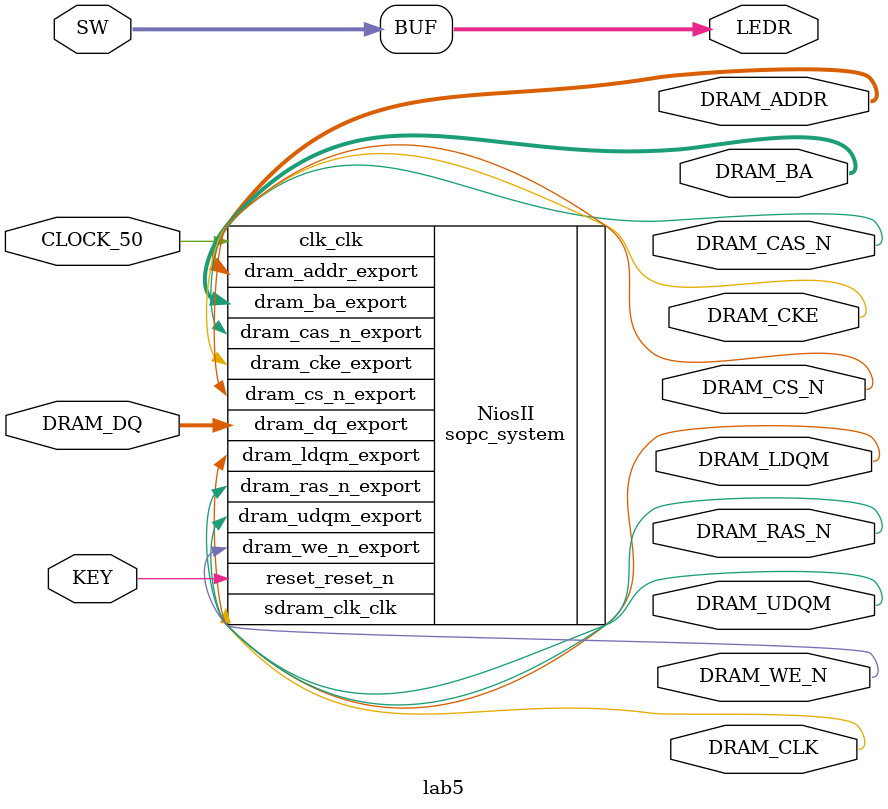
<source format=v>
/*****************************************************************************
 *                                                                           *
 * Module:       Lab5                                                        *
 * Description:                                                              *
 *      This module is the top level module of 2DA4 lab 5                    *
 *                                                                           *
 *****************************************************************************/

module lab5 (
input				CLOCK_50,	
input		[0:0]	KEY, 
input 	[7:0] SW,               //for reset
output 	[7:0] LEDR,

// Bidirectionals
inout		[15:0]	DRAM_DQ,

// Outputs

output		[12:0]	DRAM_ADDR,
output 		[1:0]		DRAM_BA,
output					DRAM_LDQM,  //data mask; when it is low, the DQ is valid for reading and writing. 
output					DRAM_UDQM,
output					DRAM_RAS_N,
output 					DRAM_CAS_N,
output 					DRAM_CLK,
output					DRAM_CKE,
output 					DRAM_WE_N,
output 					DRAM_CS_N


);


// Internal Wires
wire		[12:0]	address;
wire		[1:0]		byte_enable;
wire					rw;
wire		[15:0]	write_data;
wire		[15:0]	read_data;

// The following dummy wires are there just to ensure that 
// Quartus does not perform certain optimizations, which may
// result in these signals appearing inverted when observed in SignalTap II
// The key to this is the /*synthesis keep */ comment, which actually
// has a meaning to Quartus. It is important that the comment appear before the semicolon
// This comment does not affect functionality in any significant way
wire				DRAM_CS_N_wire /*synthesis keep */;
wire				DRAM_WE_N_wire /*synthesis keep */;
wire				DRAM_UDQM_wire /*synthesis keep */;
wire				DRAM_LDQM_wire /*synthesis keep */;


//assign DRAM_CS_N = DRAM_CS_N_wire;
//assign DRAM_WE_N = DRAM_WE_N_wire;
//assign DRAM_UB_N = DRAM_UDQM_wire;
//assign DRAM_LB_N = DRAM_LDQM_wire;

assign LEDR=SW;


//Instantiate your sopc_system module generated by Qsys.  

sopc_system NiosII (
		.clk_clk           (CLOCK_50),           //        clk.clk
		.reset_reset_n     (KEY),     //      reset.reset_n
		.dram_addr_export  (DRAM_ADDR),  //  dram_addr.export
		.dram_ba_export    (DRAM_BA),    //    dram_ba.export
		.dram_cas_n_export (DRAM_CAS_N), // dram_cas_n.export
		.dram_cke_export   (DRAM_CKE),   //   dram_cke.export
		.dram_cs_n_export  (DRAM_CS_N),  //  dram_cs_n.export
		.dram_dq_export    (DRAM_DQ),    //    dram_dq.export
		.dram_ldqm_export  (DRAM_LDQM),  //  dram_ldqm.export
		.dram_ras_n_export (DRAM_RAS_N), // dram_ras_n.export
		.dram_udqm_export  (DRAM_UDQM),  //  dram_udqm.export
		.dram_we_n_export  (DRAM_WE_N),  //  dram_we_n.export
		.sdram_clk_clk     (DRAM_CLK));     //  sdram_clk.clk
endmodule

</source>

* * *

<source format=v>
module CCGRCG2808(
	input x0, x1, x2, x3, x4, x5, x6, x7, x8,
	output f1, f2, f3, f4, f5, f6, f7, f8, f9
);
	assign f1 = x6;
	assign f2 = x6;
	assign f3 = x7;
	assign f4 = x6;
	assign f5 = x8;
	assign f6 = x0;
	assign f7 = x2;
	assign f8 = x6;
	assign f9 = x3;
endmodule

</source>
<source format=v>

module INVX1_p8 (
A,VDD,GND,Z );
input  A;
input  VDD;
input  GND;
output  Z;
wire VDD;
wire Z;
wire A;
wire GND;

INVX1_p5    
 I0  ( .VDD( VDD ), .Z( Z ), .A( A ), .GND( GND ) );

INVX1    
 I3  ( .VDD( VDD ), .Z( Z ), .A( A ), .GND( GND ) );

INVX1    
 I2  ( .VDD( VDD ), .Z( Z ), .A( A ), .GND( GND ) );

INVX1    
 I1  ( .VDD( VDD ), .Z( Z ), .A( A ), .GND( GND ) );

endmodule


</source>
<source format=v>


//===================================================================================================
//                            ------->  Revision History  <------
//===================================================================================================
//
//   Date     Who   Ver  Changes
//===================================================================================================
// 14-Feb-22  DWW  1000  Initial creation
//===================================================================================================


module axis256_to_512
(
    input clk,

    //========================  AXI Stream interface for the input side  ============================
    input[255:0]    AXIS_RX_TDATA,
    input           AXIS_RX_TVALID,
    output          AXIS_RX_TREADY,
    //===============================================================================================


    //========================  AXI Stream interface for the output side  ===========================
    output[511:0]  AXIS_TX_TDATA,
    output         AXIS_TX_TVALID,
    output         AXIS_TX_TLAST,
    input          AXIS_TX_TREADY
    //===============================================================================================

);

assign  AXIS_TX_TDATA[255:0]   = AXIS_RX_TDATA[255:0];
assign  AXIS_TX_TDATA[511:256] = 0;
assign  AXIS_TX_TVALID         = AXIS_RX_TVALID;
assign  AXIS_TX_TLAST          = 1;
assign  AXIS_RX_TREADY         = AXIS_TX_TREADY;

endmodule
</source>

==

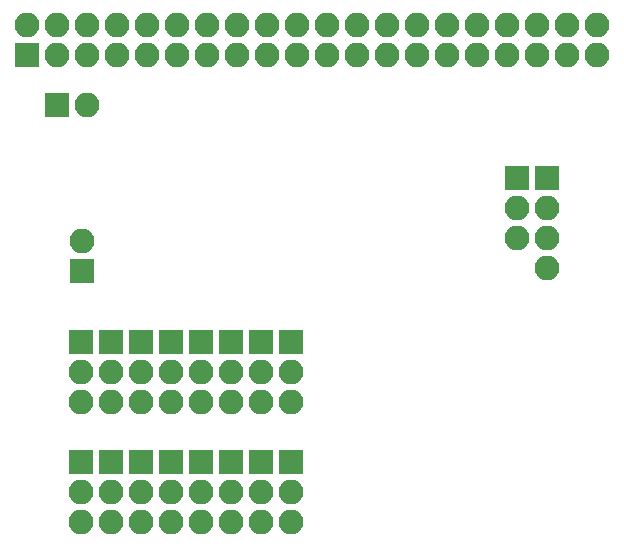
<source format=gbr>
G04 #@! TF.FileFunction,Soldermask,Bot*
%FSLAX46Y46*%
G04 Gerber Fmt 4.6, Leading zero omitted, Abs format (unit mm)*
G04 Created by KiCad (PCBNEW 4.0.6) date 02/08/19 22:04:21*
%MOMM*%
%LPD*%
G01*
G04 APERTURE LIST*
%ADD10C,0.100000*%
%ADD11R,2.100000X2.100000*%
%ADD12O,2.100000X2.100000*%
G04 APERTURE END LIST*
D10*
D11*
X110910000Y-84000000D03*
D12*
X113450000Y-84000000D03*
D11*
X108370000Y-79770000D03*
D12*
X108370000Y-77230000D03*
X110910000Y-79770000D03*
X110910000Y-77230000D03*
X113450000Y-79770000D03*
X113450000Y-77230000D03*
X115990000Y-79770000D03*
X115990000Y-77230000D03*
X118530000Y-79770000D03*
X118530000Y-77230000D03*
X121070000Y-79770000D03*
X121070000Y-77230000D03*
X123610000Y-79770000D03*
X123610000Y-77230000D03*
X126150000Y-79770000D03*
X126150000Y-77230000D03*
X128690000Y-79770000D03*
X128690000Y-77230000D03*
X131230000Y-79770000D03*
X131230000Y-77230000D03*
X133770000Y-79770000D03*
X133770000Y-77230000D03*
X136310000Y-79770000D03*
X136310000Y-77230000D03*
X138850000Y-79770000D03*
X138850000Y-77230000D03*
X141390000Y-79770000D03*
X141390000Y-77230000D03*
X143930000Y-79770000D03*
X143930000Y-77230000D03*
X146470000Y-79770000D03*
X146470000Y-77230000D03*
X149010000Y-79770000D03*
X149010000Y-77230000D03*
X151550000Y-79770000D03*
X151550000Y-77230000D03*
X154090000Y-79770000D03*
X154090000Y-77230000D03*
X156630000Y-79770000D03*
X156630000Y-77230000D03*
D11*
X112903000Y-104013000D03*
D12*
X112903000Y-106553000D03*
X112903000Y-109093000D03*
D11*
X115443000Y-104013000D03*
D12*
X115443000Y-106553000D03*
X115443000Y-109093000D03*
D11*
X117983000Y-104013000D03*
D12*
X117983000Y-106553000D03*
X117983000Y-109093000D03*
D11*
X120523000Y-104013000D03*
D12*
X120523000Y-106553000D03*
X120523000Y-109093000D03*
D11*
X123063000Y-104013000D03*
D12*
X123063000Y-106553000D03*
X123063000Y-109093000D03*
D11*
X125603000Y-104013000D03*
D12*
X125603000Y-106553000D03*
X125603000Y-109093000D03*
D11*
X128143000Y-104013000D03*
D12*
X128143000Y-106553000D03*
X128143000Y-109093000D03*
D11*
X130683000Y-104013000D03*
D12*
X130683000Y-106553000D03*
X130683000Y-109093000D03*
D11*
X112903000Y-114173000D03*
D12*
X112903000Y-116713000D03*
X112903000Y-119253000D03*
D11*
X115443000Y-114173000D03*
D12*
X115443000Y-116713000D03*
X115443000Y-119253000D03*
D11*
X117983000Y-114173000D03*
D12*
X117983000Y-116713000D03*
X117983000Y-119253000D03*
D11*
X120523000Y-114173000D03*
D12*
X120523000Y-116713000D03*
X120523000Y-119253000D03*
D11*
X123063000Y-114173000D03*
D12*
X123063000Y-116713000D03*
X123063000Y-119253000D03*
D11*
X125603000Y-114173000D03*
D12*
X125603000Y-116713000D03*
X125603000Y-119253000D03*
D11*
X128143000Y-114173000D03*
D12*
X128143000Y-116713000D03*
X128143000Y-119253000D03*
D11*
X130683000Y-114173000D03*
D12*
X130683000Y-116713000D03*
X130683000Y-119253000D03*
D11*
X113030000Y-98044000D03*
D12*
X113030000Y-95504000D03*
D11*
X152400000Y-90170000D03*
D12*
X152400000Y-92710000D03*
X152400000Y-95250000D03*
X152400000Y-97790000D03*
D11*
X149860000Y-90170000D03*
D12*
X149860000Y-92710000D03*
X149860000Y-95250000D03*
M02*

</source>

*TASK DIRECTIONS*:
Where does the word "synthesis" appear in the material above? Copy every line that holds it.

*ANSWER*:
// The key to this is the /*synthesis keep */ comment, which actually
wire				DRAM_CS_N_wire /*synthesis keep */;
wire				DRAM_WE_N_wire /*synthesis keep */;
wire				DRAM_UDQM_wire /*synthesis keep */;
wire				DRAM_LDQM_wire /*synthesis keep */;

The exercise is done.